_Data supplied_:

****

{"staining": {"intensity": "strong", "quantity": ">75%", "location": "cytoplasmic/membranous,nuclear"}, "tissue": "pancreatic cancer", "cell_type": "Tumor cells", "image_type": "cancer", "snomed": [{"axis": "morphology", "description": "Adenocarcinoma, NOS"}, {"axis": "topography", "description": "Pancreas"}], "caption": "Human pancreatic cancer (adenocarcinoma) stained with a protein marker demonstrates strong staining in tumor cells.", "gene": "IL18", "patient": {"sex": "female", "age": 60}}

****

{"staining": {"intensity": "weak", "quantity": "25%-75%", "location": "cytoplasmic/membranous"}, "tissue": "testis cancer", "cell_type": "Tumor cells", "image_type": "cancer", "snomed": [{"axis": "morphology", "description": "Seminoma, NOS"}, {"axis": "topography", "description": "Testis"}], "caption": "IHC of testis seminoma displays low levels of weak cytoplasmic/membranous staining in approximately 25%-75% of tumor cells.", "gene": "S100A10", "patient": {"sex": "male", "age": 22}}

****

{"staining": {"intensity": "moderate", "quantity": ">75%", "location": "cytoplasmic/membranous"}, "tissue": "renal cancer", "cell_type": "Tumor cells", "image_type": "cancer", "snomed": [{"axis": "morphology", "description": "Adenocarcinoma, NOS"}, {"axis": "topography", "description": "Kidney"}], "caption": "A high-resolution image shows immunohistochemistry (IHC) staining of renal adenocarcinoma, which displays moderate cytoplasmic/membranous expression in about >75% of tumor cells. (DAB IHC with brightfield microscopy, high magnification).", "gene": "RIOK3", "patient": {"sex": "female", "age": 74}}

****

_Exercise details_: Your answer should be only a number: how many lines in the records hold the word "displays".

_Answer area_: 2